Die ästhetischen und sozialen Gründe schaffen einen kulturellen Rahmen, in dem ein Kleidungsstück nicht mehr anerkannt wird. Diese beiden Punkte spielen in der Diskussion zum Thema Fast Fashion auch die größte Rolle. Diese kulturelle Komponente ist dabei für eine Kreislauf zuständig, der in keiner Branche so stark vorhanden ist, wie in der Modebranche. Der „cycle of invention, acceptance and discard“ (Fletcher 2012: 225) bestimmt die Industrie. Ein neues Kleidungsstück wird entworfen, auf den Markt gebracht und dort von der breiten Masse als begehrenswert angesehen und entsprechend gut verkauft. Vom Konsumenten wird es eine Zeit lang getragen, bis einer oder mehrere der genannten vier Gründe zum Tragen kommt. Oft Punkt eins oder zwei. In der Folge wird das Kleidungsstück aussortiert, denn „Fashion can only advance by punishing the no longer fashionable” (1994: 54) (Fletcher 2012: 225).

Es handelt sich um einen endlosen Zyklus, der sich unzählige Male so, jeden Tag abspielt. Interessant ist in dieser Hinsicht auch der folgende Punkt:

„In the fashion sector each new circuit of this cycle offers little in the way of material development or progression. Rarely does a new item better protect our bodies physically or offer enhanced functionality; rather we buy afresh to make visible our identity both as an individual and part of larger social groups within a particular place and time.“ (Fletcher 2012: 225)

• AUFGABE A:
Gib bitte die Datenzeilen vom Anfang bis einschließlich der Zeile mit „scientific name: Hesperocyparis goveniana“ unverändert wieder.

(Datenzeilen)
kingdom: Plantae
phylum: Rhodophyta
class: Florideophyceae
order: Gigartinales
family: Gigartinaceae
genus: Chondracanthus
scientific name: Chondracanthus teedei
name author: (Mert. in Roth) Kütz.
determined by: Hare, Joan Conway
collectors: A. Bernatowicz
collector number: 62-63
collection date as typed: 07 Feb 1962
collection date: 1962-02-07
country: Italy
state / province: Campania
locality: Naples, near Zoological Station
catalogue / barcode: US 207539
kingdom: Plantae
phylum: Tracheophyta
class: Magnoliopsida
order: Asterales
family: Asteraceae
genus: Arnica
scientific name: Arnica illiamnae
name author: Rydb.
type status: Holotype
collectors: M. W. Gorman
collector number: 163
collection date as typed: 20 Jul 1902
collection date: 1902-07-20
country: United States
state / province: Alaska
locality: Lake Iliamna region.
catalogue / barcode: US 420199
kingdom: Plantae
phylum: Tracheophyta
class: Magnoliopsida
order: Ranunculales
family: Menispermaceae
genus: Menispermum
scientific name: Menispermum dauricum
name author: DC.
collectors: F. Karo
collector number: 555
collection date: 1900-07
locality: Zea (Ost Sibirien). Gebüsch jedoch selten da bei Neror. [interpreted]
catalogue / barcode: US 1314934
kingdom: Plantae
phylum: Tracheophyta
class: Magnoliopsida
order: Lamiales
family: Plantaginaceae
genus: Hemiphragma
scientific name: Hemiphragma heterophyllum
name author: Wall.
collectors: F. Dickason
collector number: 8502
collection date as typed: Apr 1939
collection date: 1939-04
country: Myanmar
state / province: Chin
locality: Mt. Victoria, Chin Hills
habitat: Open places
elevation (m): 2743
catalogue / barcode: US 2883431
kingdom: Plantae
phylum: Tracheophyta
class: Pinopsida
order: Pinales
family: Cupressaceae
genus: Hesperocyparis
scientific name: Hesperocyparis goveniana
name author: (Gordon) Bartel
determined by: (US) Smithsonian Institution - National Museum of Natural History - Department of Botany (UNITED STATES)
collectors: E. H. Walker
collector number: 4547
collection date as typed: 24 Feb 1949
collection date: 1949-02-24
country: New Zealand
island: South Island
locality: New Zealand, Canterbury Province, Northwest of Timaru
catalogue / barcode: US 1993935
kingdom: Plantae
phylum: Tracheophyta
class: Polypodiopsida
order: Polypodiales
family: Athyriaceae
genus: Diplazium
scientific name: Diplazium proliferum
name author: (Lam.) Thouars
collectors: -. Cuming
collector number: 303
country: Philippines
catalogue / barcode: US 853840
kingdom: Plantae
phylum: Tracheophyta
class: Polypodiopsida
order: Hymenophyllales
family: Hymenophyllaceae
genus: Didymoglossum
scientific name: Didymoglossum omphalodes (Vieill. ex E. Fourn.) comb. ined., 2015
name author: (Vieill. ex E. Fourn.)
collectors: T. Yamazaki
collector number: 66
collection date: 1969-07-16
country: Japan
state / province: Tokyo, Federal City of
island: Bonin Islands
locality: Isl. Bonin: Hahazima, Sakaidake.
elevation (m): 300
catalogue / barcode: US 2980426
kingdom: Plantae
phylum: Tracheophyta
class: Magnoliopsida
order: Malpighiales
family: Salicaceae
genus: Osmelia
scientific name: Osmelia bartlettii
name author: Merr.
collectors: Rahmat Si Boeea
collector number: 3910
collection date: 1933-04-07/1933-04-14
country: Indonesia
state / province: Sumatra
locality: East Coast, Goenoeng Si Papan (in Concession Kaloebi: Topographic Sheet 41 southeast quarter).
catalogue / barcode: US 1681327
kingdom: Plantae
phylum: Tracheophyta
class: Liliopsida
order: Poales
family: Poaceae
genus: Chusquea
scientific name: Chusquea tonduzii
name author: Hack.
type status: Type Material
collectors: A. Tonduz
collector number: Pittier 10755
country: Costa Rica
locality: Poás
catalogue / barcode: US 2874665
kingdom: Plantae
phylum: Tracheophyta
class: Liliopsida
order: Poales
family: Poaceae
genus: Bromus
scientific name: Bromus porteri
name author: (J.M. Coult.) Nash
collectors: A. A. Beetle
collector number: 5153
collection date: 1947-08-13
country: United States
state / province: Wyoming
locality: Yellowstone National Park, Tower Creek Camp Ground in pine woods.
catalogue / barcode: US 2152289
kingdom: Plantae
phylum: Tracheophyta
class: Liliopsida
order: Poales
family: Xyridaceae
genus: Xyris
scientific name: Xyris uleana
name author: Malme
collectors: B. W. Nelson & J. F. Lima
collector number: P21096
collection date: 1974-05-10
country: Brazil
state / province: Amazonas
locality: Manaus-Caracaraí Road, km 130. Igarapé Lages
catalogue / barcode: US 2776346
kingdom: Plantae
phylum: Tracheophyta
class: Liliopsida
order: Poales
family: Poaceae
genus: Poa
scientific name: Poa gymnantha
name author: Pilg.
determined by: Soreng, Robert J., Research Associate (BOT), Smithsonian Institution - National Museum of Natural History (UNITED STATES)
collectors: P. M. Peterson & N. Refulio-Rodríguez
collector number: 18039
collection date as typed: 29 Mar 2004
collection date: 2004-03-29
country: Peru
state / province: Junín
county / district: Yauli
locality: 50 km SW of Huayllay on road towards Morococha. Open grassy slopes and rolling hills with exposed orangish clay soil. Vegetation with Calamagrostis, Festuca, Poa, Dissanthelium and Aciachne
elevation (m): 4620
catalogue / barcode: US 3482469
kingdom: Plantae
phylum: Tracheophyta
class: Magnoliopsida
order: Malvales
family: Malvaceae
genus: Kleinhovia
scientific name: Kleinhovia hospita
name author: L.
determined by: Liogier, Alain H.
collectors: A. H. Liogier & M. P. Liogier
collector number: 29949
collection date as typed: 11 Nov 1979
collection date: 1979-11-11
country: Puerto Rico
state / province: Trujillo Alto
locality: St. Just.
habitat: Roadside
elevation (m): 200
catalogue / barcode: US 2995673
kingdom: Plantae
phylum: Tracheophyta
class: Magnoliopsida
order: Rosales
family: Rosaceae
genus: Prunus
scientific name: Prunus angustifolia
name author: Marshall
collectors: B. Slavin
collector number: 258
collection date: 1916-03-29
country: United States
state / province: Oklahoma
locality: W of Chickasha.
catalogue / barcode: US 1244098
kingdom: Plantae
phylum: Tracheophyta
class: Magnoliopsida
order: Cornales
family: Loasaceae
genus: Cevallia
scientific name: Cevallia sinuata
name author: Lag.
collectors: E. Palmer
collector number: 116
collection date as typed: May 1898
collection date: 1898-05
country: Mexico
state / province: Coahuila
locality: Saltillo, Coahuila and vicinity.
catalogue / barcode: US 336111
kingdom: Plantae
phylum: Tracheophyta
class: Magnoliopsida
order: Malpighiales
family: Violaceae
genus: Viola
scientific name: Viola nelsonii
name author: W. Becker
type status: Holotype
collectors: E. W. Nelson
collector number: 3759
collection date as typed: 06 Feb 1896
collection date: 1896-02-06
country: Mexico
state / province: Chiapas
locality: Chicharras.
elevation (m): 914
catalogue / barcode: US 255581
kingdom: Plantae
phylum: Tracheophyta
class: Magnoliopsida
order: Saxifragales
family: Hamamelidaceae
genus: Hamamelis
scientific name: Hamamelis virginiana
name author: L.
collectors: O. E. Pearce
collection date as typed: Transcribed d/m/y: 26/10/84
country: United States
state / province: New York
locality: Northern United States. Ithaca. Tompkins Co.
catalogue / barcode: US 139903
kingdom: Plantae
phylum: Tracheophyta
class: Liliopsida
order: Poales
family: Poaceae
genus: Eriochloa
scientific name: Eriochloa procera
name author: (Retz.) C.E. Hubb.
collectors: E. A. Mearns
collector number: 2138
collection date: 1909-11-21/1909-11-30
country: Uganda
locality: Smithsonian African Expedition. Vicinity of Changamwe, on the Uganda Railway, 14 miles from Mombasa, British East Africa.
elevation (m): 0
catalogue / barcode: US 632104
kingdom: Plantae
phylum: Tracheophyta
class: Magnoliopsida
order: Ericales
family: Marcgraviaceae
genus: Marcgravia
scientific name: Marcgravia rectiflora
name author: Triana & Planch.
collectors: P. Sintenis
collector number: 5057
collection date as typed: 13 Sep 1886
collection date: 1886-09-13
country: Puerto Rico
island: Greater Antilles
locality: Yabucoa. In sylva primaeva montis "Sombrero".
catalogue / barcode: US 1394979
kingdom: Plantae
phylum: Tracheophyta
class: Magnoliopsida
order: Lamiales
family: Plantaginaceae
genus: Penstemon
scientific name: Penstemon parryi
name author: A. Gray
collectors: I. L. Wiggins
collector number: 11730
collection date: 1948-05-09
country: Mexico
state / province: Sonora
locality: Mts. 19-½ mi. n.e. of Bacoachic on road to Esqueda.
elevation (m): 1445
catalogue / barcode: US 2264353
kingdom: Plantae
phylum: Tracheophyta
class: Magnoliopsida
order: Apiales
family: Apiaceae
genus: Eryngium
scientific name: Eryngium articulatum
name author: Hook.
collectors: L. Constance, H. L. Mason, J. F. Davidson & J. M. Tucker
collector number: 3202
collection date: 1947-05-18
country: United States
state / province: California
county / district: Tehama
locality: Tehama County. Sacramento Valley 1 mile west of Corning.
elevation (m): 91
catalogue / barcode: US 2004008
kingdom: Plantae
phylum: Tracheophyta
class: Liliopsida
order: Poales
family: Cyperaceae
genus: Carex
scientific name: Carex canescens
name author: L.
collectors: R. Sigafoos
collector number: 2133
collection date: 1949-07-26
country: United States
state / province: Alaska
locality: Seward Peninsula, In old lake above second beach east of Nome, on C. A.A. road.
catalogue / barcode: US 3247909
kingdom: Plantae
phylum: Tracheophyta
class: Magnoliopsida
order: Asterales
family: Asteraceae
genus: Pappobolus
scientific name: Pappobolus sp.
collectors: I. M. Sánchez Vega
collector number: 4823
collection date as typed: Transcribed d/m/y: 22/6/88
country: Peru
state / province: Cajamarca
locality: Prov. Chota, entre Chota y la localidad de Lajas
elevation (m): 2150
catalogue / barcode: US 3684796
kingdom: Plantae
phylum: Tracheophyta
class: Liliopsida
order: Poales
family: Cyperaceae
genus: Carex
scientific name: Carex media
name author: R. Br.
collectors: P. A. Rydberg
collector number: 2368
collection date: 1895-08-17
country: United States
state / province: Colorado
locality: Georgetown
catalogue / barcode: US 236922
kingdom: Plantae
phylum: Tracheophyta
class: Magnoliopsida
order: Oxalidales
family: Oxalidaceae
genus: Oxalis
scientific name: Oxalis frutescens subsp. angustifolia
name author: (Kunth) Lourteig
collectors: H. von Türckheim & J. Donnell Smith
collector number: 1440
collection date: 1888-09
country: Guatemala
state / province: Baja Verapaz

• AUFGABE B:
Beantworte anhand des Textes über Fast Fashion:
(i) Welcher Kreislauf bestimmt laut Fletcher die Modeindustrie?
(ii) Wie oft spielt sich dieser Zyklus dem Text zufolge ab?
(iii) Warum kaufen wir laut dem englischen Zitat am Ende neu?

• ANTWORT A:
kingdom: Plantae
phylum: Rhodophyta
class: Florideophyceae
order: Gigartinales
family: Gigartinaceae
genus: Chondracanthus
scientific name: Chondracanthus teedei
name author: (Mert. in Roth) Kütz.
determined by: Hare, Joan Conway
collectors: A. Bernatowicz
collector number: 62-63
collection date as typed: 07 Feb 1962
collection date: 1962-02-07
country: Italy
state / province: Campania
locality: Naples, near Zoological Station
catalogue / barcode: US 207539
kingdom: Plantae
phylum: Tracheophyta
class: Magnoliopsida
order: Asterales
family: Asteraceae
genus: Arnica
scientific name: Arnica illiamnae
name author: Rydb.
type status: Holotype
collectors: M. W. Gorman
collector number: 163
collection date as typed: 20 Jul 1902
collection date: 1902-07-20
country: United States
state / province: Alaska
locality: Lake Iliamna region.
catalogue / barcode: US 420199
kingdom: Plantae
phylum: Tracheophyta
class: Magnoliopsida
order: Ranunculales
family: Menispermaceae
genus: Menispermum
scientific name: Menispermum dauricum
name author: DC.
collectors: F. Karo
collector number: 555
collection date: 1900-07
locality: Zea (Ost Sibirien). Gebüsch jedoch selten da bei Neror. [interpreted]
catalogue / barcode: US 1314934
kingdom: Plantae
phylum: Tracheophyta
class: Magnoliopsida
order: Lamiales
family: Plantaginaceae
genus: Hemiphragma
scientific name: Hemiphragma heterophyllum
name author: Wall.
collectors: F. Dickason
collector number: 8502
collection date as typed: Apr 1939
collection date: 1939-04
country: Myanmar
state / province: Chin
locality: Mt. Victoria, Chin Hills
habitat: Open places
elevation (m): 2743
catalogue / barcode: US 2883431
kingdom: Plantae
phylum: Tracheophyta
class: Pinopsida
order: Pinales
family: Cupressaceae
genus: Hesperocyparis
scientific name: Hesperocyparis goveniana

• ANTWORT B:
(i) Der „cycle of invention, acceptance and discard“, also Entwurf, Akzeptanz und Aussortieren.
(ii) Unzählige Male, jeden Tag, als endloser Zyklus.
(iii) Um unsere Identität sichtbar zu machen, als Individuum und als Teil größerer sozialer Gruppen an einem bestimmten Ort und zu einer bestimmten Zeit.